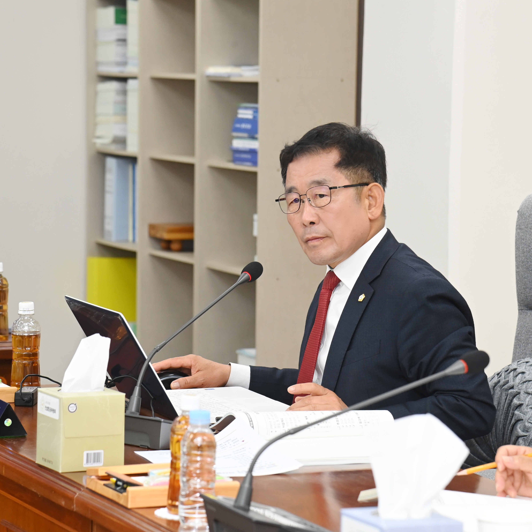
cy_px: 265
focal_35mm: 154
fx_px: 2678
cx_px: 256
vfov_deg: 11.3
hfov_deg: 11.3
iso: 3200
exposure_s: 1/250
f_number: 6.3
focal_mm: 120
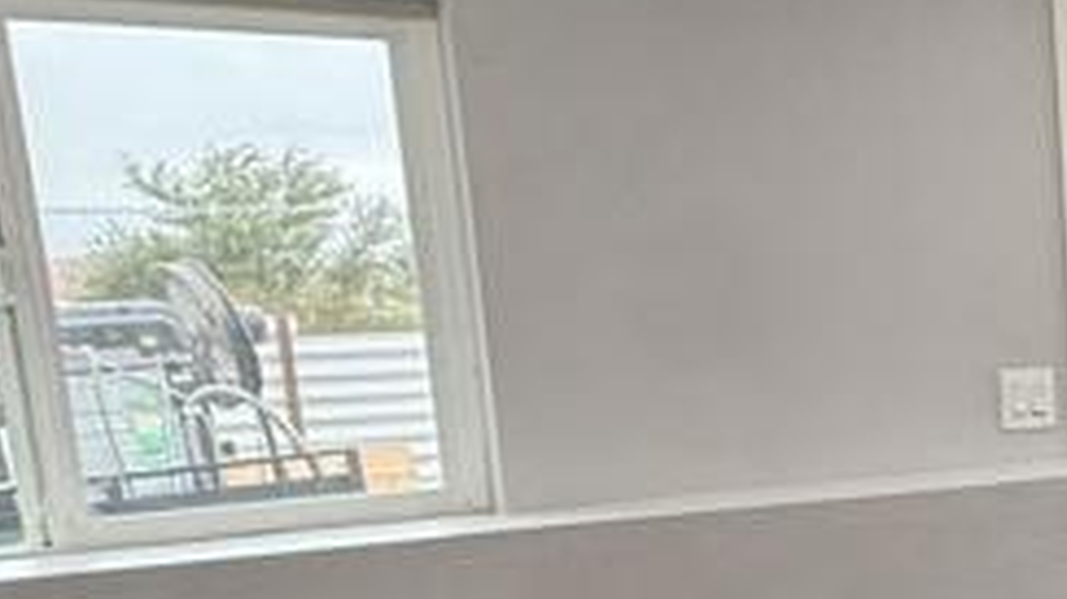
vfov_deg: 18.4
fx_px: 1810
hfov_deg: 25.6
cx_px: 1557
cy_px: 568
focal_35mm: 64
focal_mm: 2.22
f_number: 2.2
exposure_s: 1/120
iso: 320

# # # #

§ What you should do:
No line before the one containing "cx_px: 1557" should be copied; restate that line and all the rest through the end of the data above word for word.

§ Reply to the exercise:
cx_px: 1557
cy_px: 568
focal_35mm: 64
focal_mm: 2.22
f_number: 2.2
exposure_s: 1/120
iso: 320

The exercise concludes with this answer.